Many of the top riders used Di2.


----------



## vismitananda (Jan 16, 2011)

asindc said:


> Many of the top riders used Di2.


Well I am only referring to Fabian who preferred the mechanical group set. Most of the top riders are just using it for the sole purpose of advertisement, and entitled in their contract to use it. Nobody ask them if they like it.


----------



## asindc (Jul 26, 2010)

vismitananda said:


> Well I am only referring to Fabian who preferred the mechanical group set. Most of the top riders are just using it for the sole purpose of advertisement, and entitled in their contract to use it. Nobody ask them if they like it.

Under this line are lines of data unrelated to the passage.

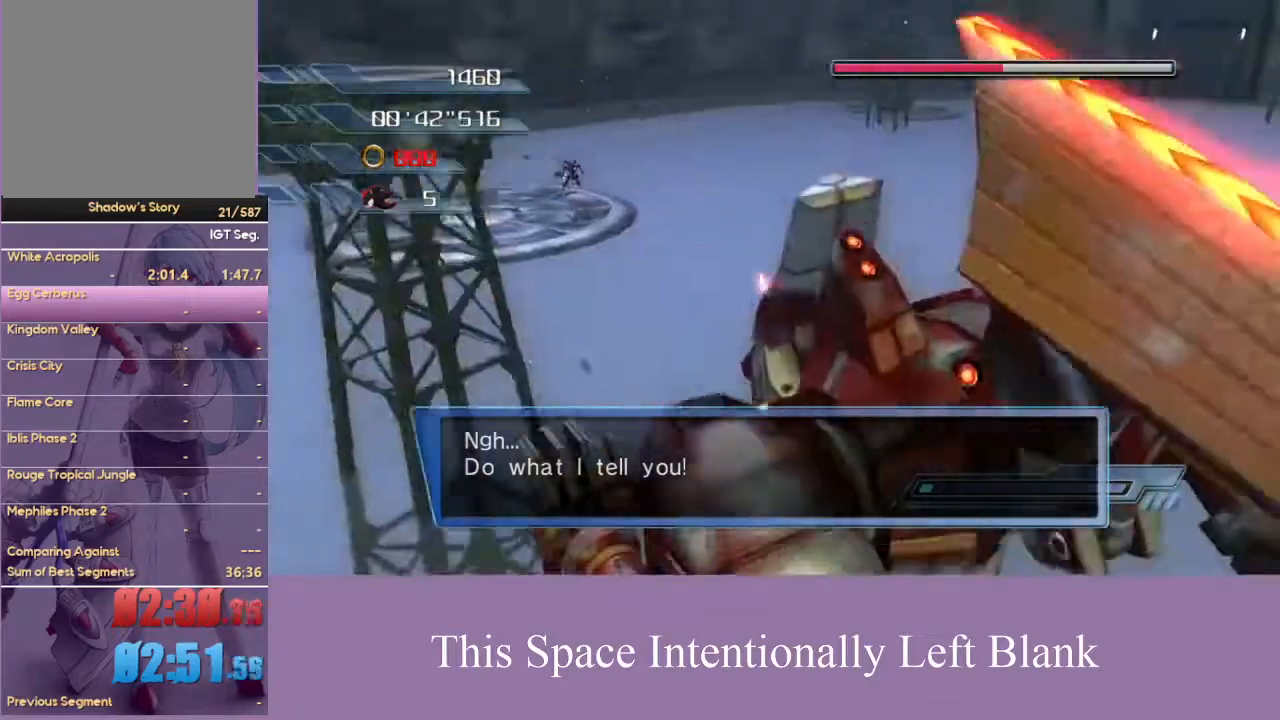
{"buttons": [], "left_stick": "left", "right_stick": "center", "events": []}
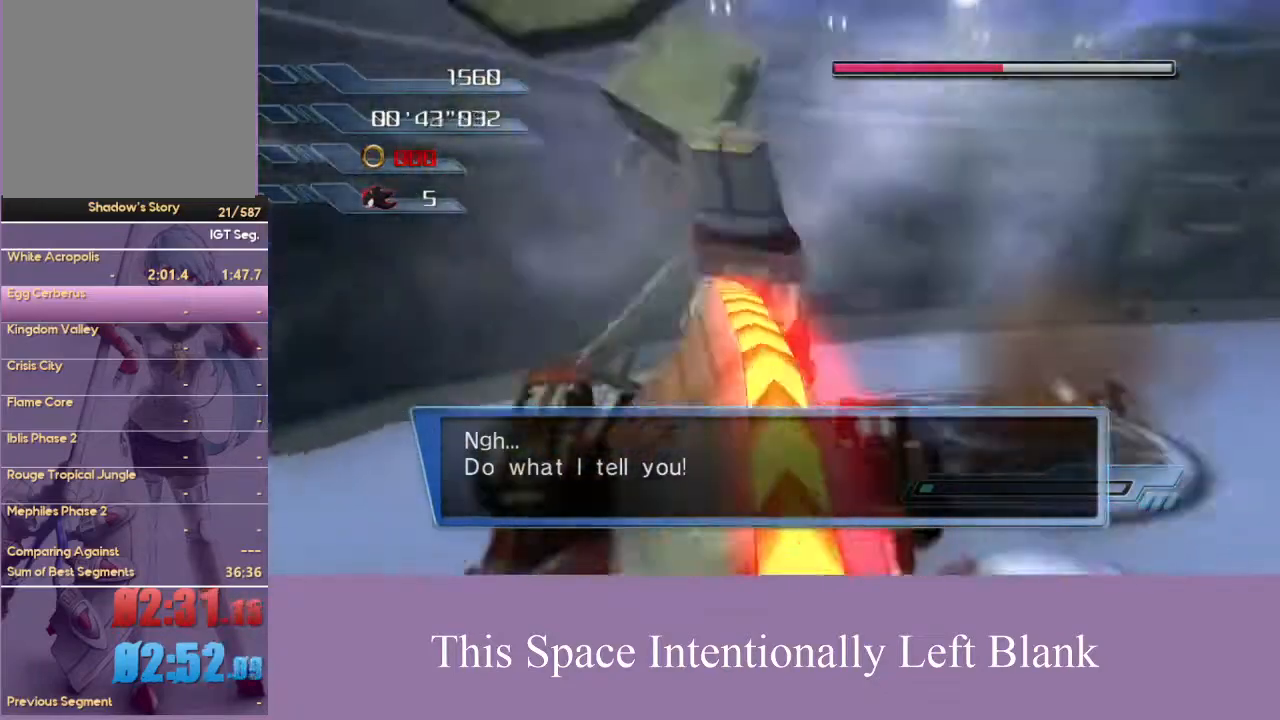
{"buttons": [], "left_stick": "left", "right_stick": "center", "events": []}
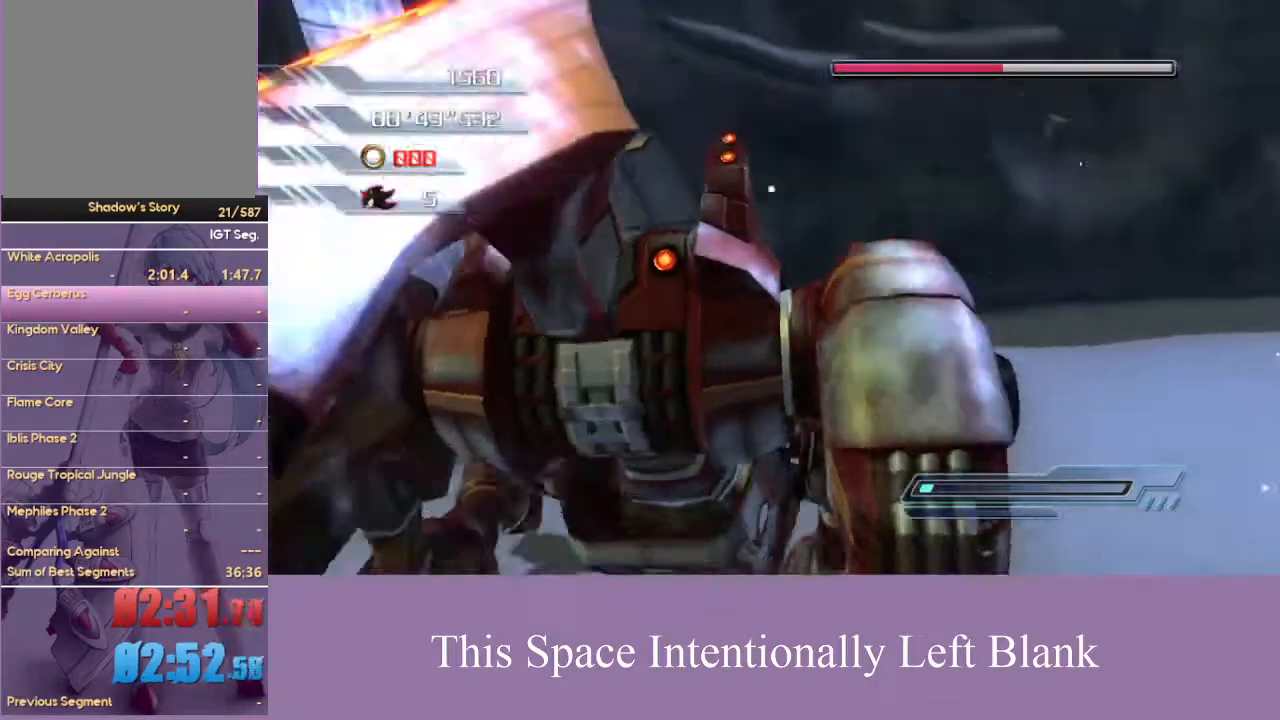
{"buttons": [], "left_stick": "left", "right_stick": "center", "events": []}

I think the fact that the other riders did well while using Di2, whether it was their choice or not, suggests that it is not a failure.


----------



## Schlitzer (Jun 21, 2012)

Cancellaras ride doesn't have the plastic cog guard either!


----------



## vismitananda (Jan 16, 2011)

asindc said:


> I think the fact that the other riders did well while using Di2, whether it was their choice or not, suggests that it is not a failure.


Well I think for me It's still a failure, coz I can't afford it.


----------



## Ridin'Sorra (Sep 7, 2004)

Ventruck said:


> Most I can figure about the holes (aside from the the fact they add speed) is that they're an attempt to cater to comfort. If I got the logic right the supposed vibrations of the road will dampen at the holes.


They could also be for weight reduction. Weight weenies drill the crap out of everything drillable to reduce weight. Sometimes it makes a significant difference, sometimes it doesn't.

They're drilled to save weight according to Bontrager...

http://bontrager.com/model/00280


----------